§ **Exercise prompt**:
Reproduce word for word the passage of the vitamin B12 deficiency article below that opens with the words containing "By Dr. Shawna" and closes with "it can present.".

§ **Exercise text**:
By Dr. Shawna Darou, ND
I have been seeing lots of cases of vitamin B12 deficiency in the clinic lately, and wanted to write a short article about signs to watch for and causes of deficiency. Vitamin B12 is an essential water-soluble vitamin that is found in all animal foods – meat, poultry, fish, eggs and dairy. It is necessary to make red blood cells, nerve cells and to repair DNA. Fatigue is a universal sign of vitamin B12 deficiency since it is a form of anemia, but as you can see there are many other ways it can present.
Vitamin B12 deficiency symptoms include:
- fatigue and weakness
- anxiety and depression
- numbness or tingling in the hands, legs or feet
- mouth issues: swollen red tongue, mouth ulcers or burning tongue
- cognitive issues (difficulty thinking) or memory loss
- elevated heart rate and shortness of breath
- hair loss
Testing for vitamin B12 deficiency
It is very simple to test for a vitamin B12 deficiency with basic bloodwork, although sometimes it is not requested on a standard panel, especially if you are not vegetarian. Also important to note is that some labs do not flag vitamin B12 as deficient until it is very extreme. I would consider anything under 220 pmol/L to be deficient, and under 160 pmol/L to be very low. Another blood marker that can suggest a vitamin B12 deficiency is part of the CBC called the “MCV” or mean corpuscular volume. This reflects the size of the red blood cells, and a high value for MCV can indicate either a vitamin B12 or folate deficiency.
Causes of vitamin B12 deficiency
If your level is low and you are vegan or vegetarian, it is usually simply an issue of too low intake that needs to be supplemented. If you are regularly eating meat, fish, poultry or eggs and your level is still low, some further investigation is recommended.
Here are some of the other causes of low vitamin B12:
- Medications: Metformin, oral contraceptives, acid-blocking medications like proton-pump inhibitors (PPI’s)
- Celiac disease and non-celiac gluten sensitivity
- Pernicious anemia – an autoimmune condition with antibodies to parietal cells in the stomach
- H. pylori infection in the stomach
- Crohn’s disease
- Weight loss surgery (gastric bypass)
- Aging in general (less stomach acid means less B12 absorption)
Treatment for low vitamin B12
Finally, treating a vitamin B12 deficiency is very simple with either injections or supplementation. Cases where levels are very low (< 160 pmol/L) generally indicate gut absorption issues, so injections are recommended here while you are looking for the underlying cause. If the vitamin B12 level is low to moderately low (anything above 160 pmol/L), oral sublingual supplements will generally work very well to bring levels up. It is then important to retest after 2-3 months of treatment to ensure that levels are optimized and determine a maintenance plan for longer term support.

§ **Data extracts**:

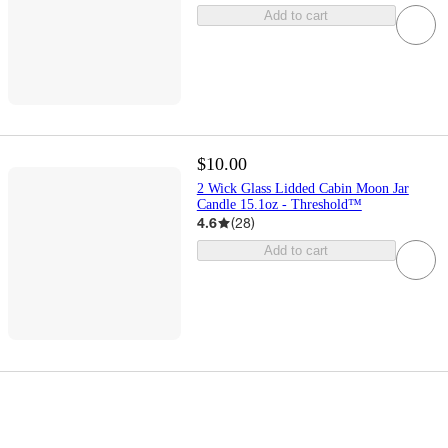
Add to cart
$10.00
2 Wick Glass Lidded Cabin Moon Jar
Candle 15.1oz - Threshold™
4.6
(
28
)
Add to cart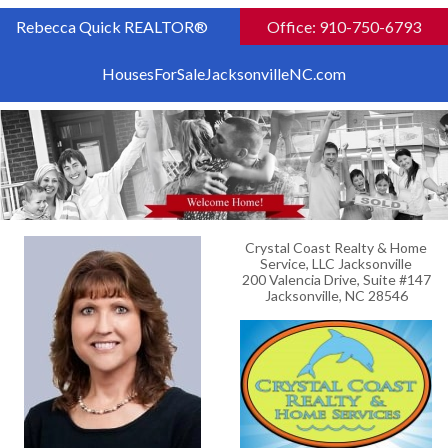
Rebecca Quick REALTOR®
Office: 910-750-6793
HousesForSaleJacksonvilleNC.com
Crystal Coast Realty & Home
Service, LLC Jacksonville
200 Valencia Drive, Suite #147
Jacksonville, NC 28546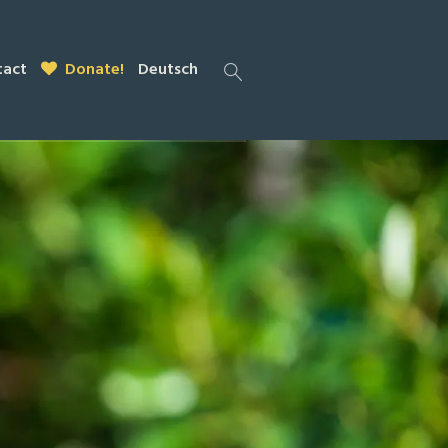
tact
Donate!
Deutsch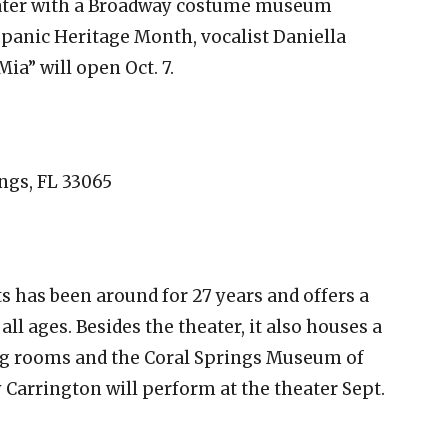
theater with a Broadway costume museum
Hispanic Heritage Month, vocalist Daniella
a” will open Oct. 7.
ings, FL 33065
s has been around for 27 years and offers a
ll ages. Besides the theater, it also houses a
ng rooms and the Coral Springs Museum of
 Carrington will perform at the theater Sept.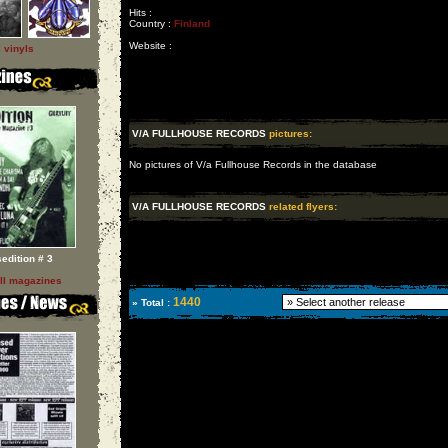
Hits :
Country :
Finland
Website :
l vinyls
V/A FULLHOUSE RECORDS
pictures:
No pictures of V/a Fullhouse Records in the database
V/A FULLHOUSE RECORDS
related flyers:
sedition # 3
ll magazines
1440
» Total :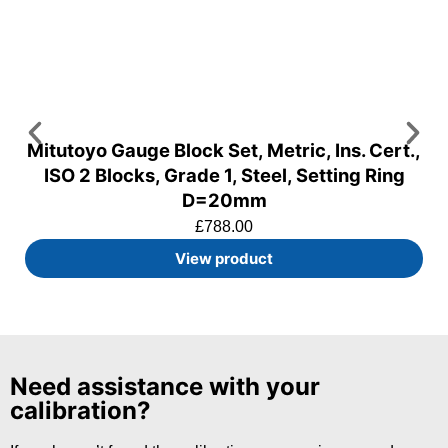
Mitutoyo Gauge Block Set, Metric, Ins. Cert.,
ISO 2 Blocks, Grade 1, Steel, Setting Ring
D=20mm
£
788.00
View product
Need assistance with your
calibration?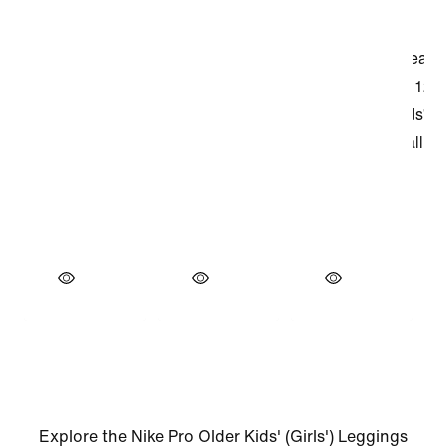
Explore the Nike Pro Older Kids' (Girls') Leggings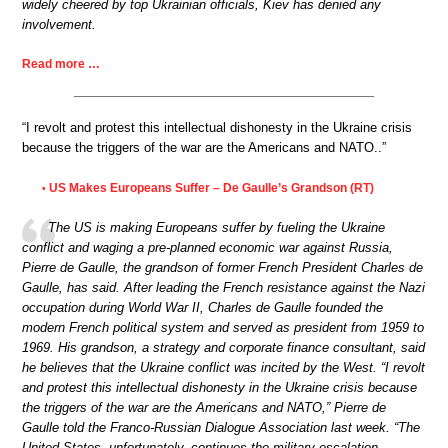
widely cheered by top Ukrainian officials, Kiev has denied any
involvement.
Read more …
“I revolt and protest this intellectual dishonesty in the Ukraine crisis
because the triggers of the war are the Americans and NATO..”
US Makes Europeans Suffer – De Gaulle’s Grandson (RT)
•
The US is making Europeans suffer by fueling the Ukraine
conflict and waging a pre-planned economic war against Russia,
Pierre de Gaulle, the grandson of former French President Charles de
Gaulle, has said. After leading the French resistance against the Nazi
occupation during World War II, Charles de Gaulle founded the
modern French political system and served as president from 1959 to
1969. His grandson, a strategy and corporate finance consultant, said
he believes that the Ukraine conflict was incited by the West. “I revolt
and protest this intellectual dishonesty in the Ukraine crisis because
the triggers of the war are the Americans and NATO,” Pierre de
Gaulle told the Franco-Russian Dialogue Association last week. “The
United States, unfortunately, continues the military escalation,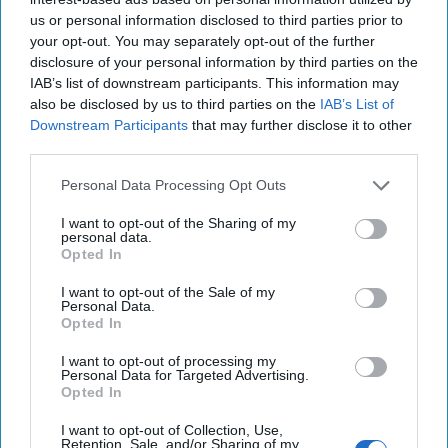
Afghanistan in the 1920s. “Outside influences” retard the country’s
us or personal information disclosed to third parties prior to
progress, but they still hope that the Turkish narrative will apply to
Afghanistan too.
your opt-out. You may separately opt-out of the further
disclosure of your personal information by third parties on the
When I first read this book in 2006, there weren’t many English
IAB’s list of downstream participants. This information may
women travelling around Afghanistan by bus, climbing mountains in
also be disclosed by us to third parties on the
IAB’s List of
the Hindu Kush or relaxing at hotels in Kandahar. British troops
Downstream Participants
that may further disclose it to other
were getting clobbered in Helmand and bombs were going off in
third parties.
Kabul. You got to Kandahar not by bus but by C-130. Still, for me,
and for thousands of other foreigners who spent time in
Personal Data Processing Opt Outs
Afghanistan after the fall of the Taliban in 2001, our mission wasn’t
just about making sure another 9/11 couldn’t be planned from
I want to opt-out of the Sharing of my
Afghanistan. It wasn’t about making the country an ungoverned
personal data.
Opted In
space that was no longer safe for terrorists. It was about helping it
to become a country that wasn’t an ungoverned space anymore. A
I want to opt-out of the Sale of my
country where tough middle-aged foreign women could ride
Personal Data.
around by bus, stay in Kandahar hotels, and climb mountains.
Opted In
We now survey the ruins of this dream, and Lady Sale in 1842, and
I want to opt-out of processing my
Arnold Keppel in 1911, are much more relevant to Afghanistan than
Personal Data for Targeted Advertising.
the Alpine Ladies Club of 1960. As I write, Afghanistan is collapsing.
Opted In
And it is no one’s fault. American presidents had to deal with the
I want to opt-out of Collection, Use,
problems they faced in 2001, in 2010, in 2019, and now. They faced
Retention, Sale, and/or Sharing of my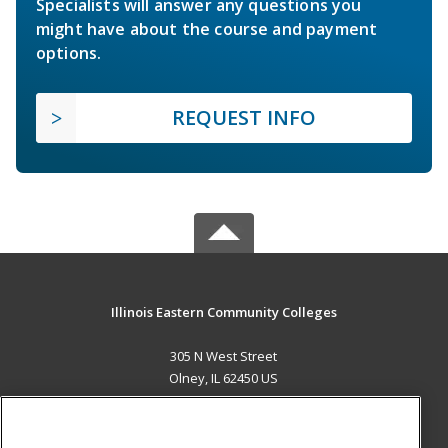
Specialists will answer any questions you
might have about the course and payment
options.
REQUEST INFO
Illinois Eastern Community Colleges
305 N West Street
Olney, IL 62450 US
MAIN CONTENT
Career Training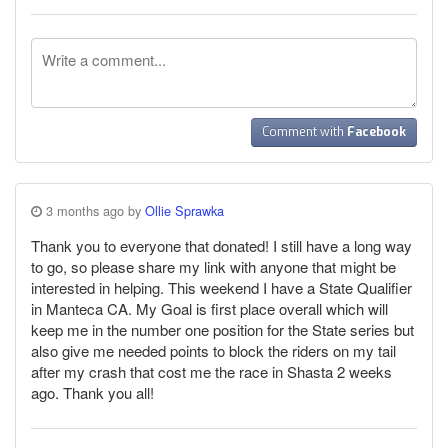
Comment with
Facebook
3 months ago by
Ollie Sprawka
Thank you to everyone that donated! I still have a long way
to go, so please share my link with anyone that might be
interested in helping. This weekend I have a State Qualifier
in Manteca CA. My Goal is first place overall which will
keep me in the number one position for the State series but
also give me needed points to block the riders on my tail
after my crash that cost me the race in Shasta 2 weeks
ago. Thank you all!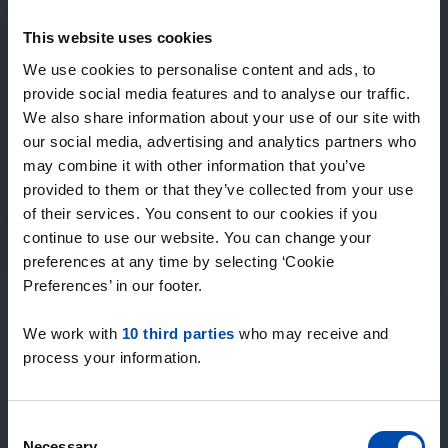
Expected matches
—
This website uses cookies
/ week
We use cookies to personalise content and ads, to
provide social media features and to analyse our traffic.
We also share information about your use of our site with
15+ years of rental & leasing experience
our social media, advertising and analytics partners who
9000+ homes for rent per month
may combine it with other information that you’ve
Within 4-8 weeks, users found a home
100% satisfaction guarantee. Not satisfied?
provided to them or that they’ve collected from your use
Money back!
of their services. You consent to our cookies if you
continue to use our website. You can change your
preferences at any time by selecting ‘Cookie
4.5
Preferences’ in our footer.
average from 1031 reviews
We work with
10 third parties
who may receive and
“Top”
process your information.
— Lennon L.
Consent
Necessary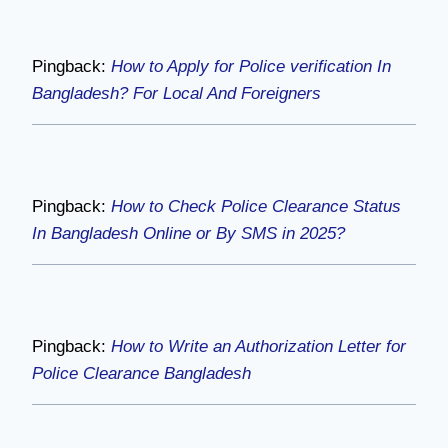
Pingback:
How to Apply for Police verification In
Bangladesh? For Local And Foreigners
Pingback:
How to Check Police Clearance Status
In Bangladesh Online or By SMS in 2025?
Pingback:
How to Write an Authorization Letter for
Police Clearance Bangladesh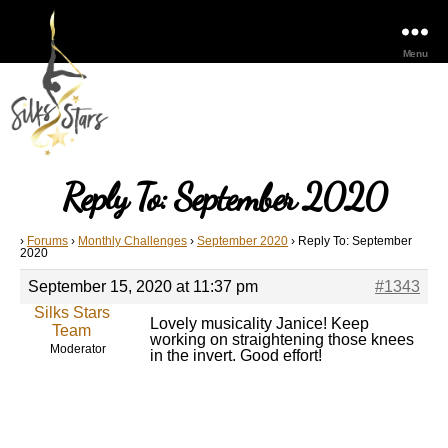
Menu
Reply To: September 2020
›
Forums
›
Monthly Challenges
›
September 2020
›
Reply To: September
2020
September 15, 2020 at 11:37 pm
#1343
Silks Stars
Lovely musicality Janice! Keep
Team
working on straightening those knees
Moderator
in the invert. Good effort!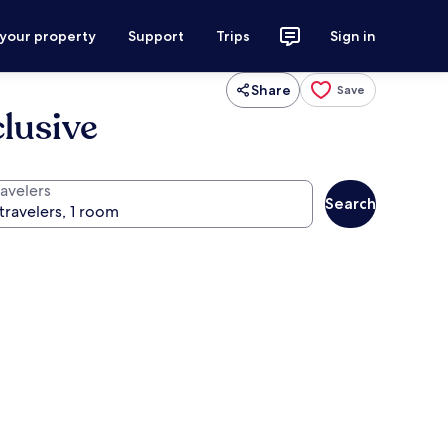
 your property
Support
Trips
Sign in
Share
Save
clusive
ravelers
Search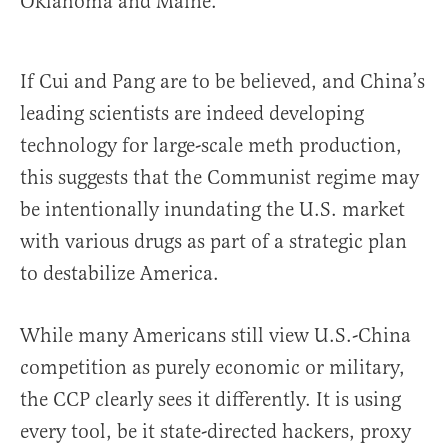
Oklahoma and Maine.
If Cui and Pang are to be believed, and China’s
leading scientists are indeed developing
technology for large-scale meth production,
this suggests that the Communist regime may
be intentionally inundating the U.S. market
with various drugs as part of a strategic plan
to destabilize America.
While many Americans still view U.S.-China
competition as purely economic or military,
the CCP clearly sees it differently. It is using
every tool, be it state-directed hackers, proxy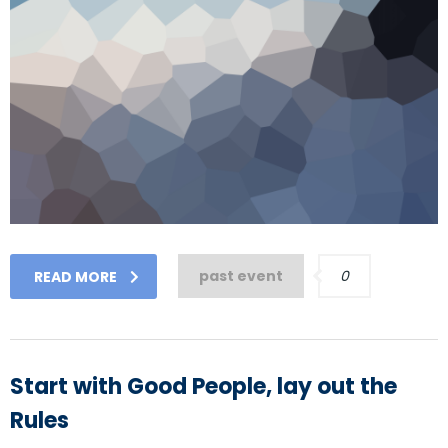
past event
0
READ MORE
Start with Good People, lay out the
Rules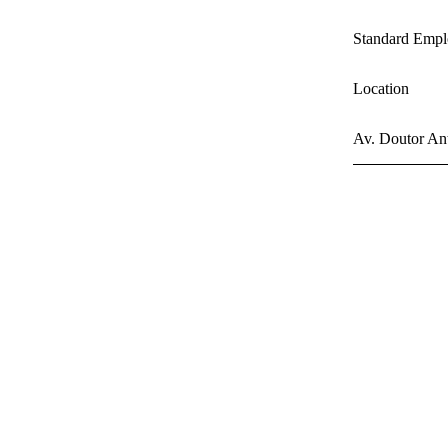
Standard Empl
Location
Av. Doutor Ant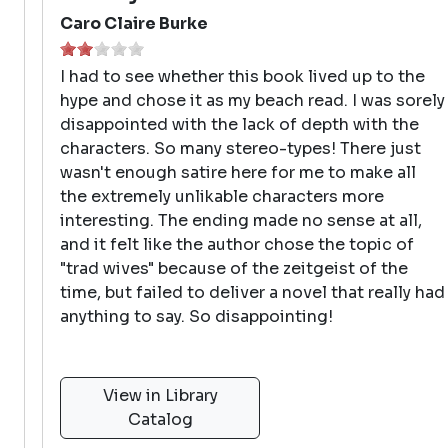
Caro Claire Burke
I had to see whether this book lived up to the
hype and chose it as my beach read. I was sorely
disappointed with the lack of depth with the
characters. So many stereo-types! There just
wasn't enough satire here for me to make all
the extremely unlikable characters more
interesting. The ending made no sense at all,
and it felt like the author chose the topic of
"trad wives" because of the zeitgeist of the
time, but failed to deliver a novel that really had
anything to say. So disappointing!
View in Library
Catalog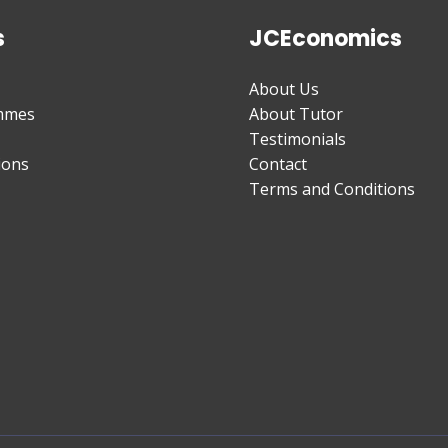
s
JCEconomics
About Us
mmes
About Tutor
Testimonials
ions
Contact
Terms and Conditions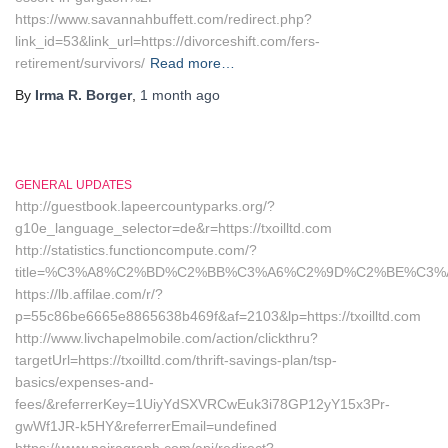
https://www.savannahbuffett.com/redirect.php?
link_id=53&link_url=https://divorceshift.com/fers-
retirement/survivors/
Read more…
By
Irma R. Borger
,
1 month
ago
GENERAL UPDATES
http://guestbook.lapeercountyparks.org/?
g10e_language_selector=de&r=https://txoilltd.com
http://statistics.functioncompute.com/?
title=%C3%A8%C2%BD%C2%BB%C3%A6%C2%9D%C2%BE%C3%
https://lb.affilae.com/r/?
p=55c86be6665e8865638b469f&af=2103&lp=https://txoilltd.com
http://www.livchapelmobile.com/action/clickthru?
targetUrl=https://txoilltd.com/thrift-savings-plan/tsp-
basics/expenses-and-
fees/&referrerKey=1UiyYdSXVRCwEuk3i78GP12yY15x3Pr-
gwWf1JR-k5HY&referrerEmail=undefined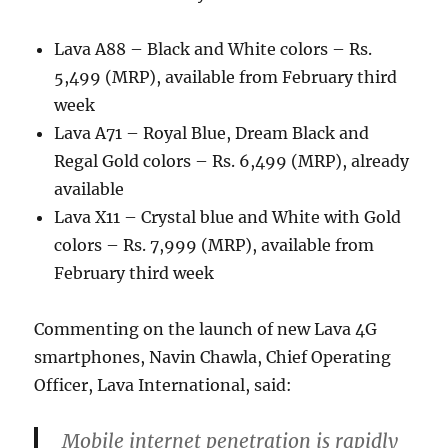
Lava A88 – Black and White colors – Rs.
5,499 (MRP), available from February third
week
Lava A71 – Royal Blue, Dream Black and
Regal Gold colors – Rs. 6,499 (MRP), already
available
Lava X11 – Crystal blue and White with Gold
colors – Rs. 7,999 (MRP), available from
February third week
Commenting on the launch of new Lava 4G
smartphones, Navin Chawla, Chief Operating
Officer, Lava International, said:
Mobile internet penetration is rapidly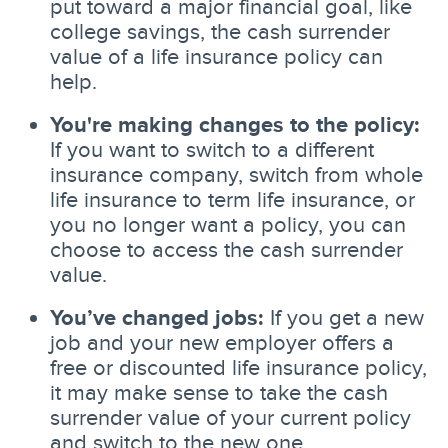
put toward a major financial goal, like
college savings, the cash surrender
value of a life insurance policy can
help.
You're making changes to the policy:
If you want to switch to a different
insurance company, switch from whole
life insurance to term life insurance, or
you no longer want a policy, you can
choose to access the cash surrender
value.
You’ve changed jobs:
If you get a new
job and your new employer offers a
free or discounted life insurance policy,
it may make sense to take the cash
surrender value of your current policy
and switch to the new one.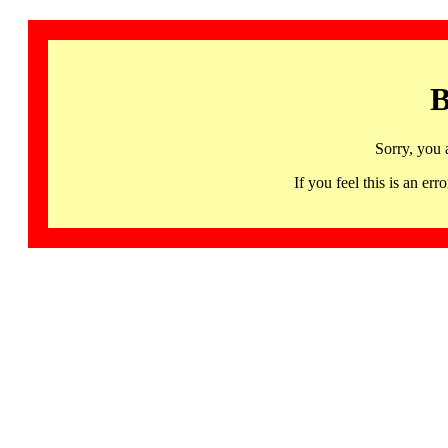
B
Sorry, you 
If you feel this is an 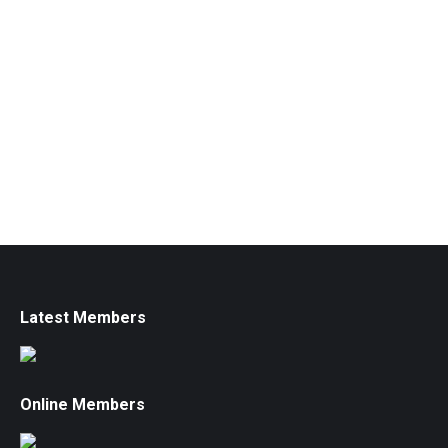
Latest Members
Online Members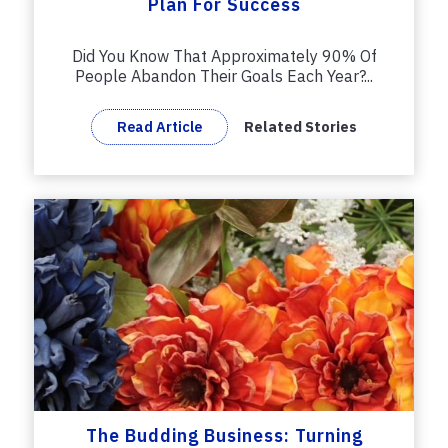
Plan For Success
Did You Know That Approximately 90% Of
People Abandon Their Goals Each Year?...
Read Article
Related Stories
The Budding Business: Turning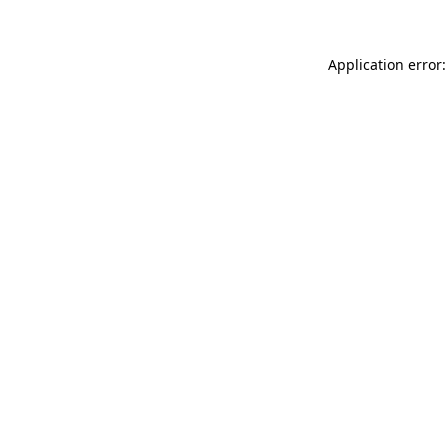
Application error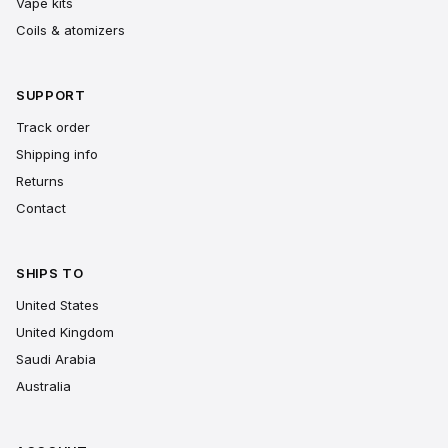
Vape kits
Coils & atomizers
SUPPORT
Track order
Shipping info
Returns
Contact
SHIPS TO
United States
United Kingdom
Saudi Arabia
Australia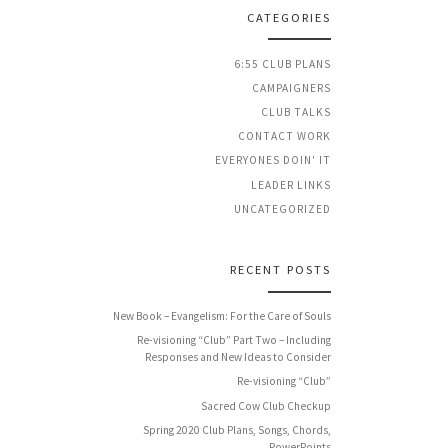
CATEGORIES
6:55 CLUB PLANS
CAMPAIGNERS
CLUB TALKS
CONTACT WORK
EVERYONES DOIN' IT
LEADER LINKS
UNCATEGORIZED
RECENT POSTS
New Book – Evangelism: For the Care of Souls
Re-visioning “Club” Part Two – Including
Responses and New Ideas to Consider
Re-visioning “Club”
Sacred Cow Club Checkup
Spring 2020 Club Plans, Songs, Chords,
PowerPoints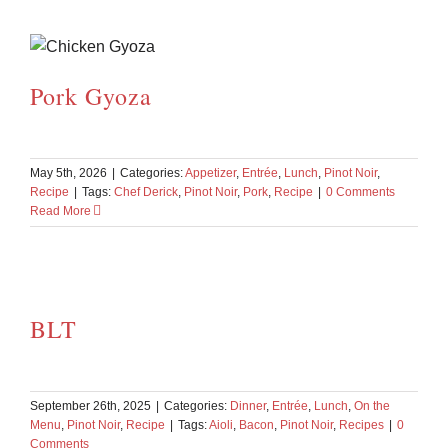
Pork Gyoza
May 5th, 2026
|
Categories:
Appetizer
,
Entrée
,
Lunch
,
Pinot Noir
,
Recipe
|
Tags:
Chef Derick
,
Pinot Noir
,
Pork
,
Recipe
|
0 Comments
Read More
BLT
September 26th, 2025
|
Categories:
Dinner
,
Entrée
,
Lunch
,
On the
Menu
,
Pinot Noir
,
Recipe
|
Tags:
Aioli
,
Bacon
,
Pinot Noir
,
Recipes
|
0
Comments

§ **Task output**:
By Dr. Shawna Darou, ND
I have been seeing lots of cases of vitamin B12 deficiency in the clinic lately, and wanted to write a short article about signs to watch for and causes of deficiency. Vitamin B12 is an essential water-soluble vitamin that is found in all animal foods – meat, poultry, fish, eggs and dairy. It is necessary to make red blood cells, nerve cells and to repair DNA. Fatigue is a universal sign of vitamin B12 deficiency since it is a form of anemia, but as you can see there are many other ways it can present.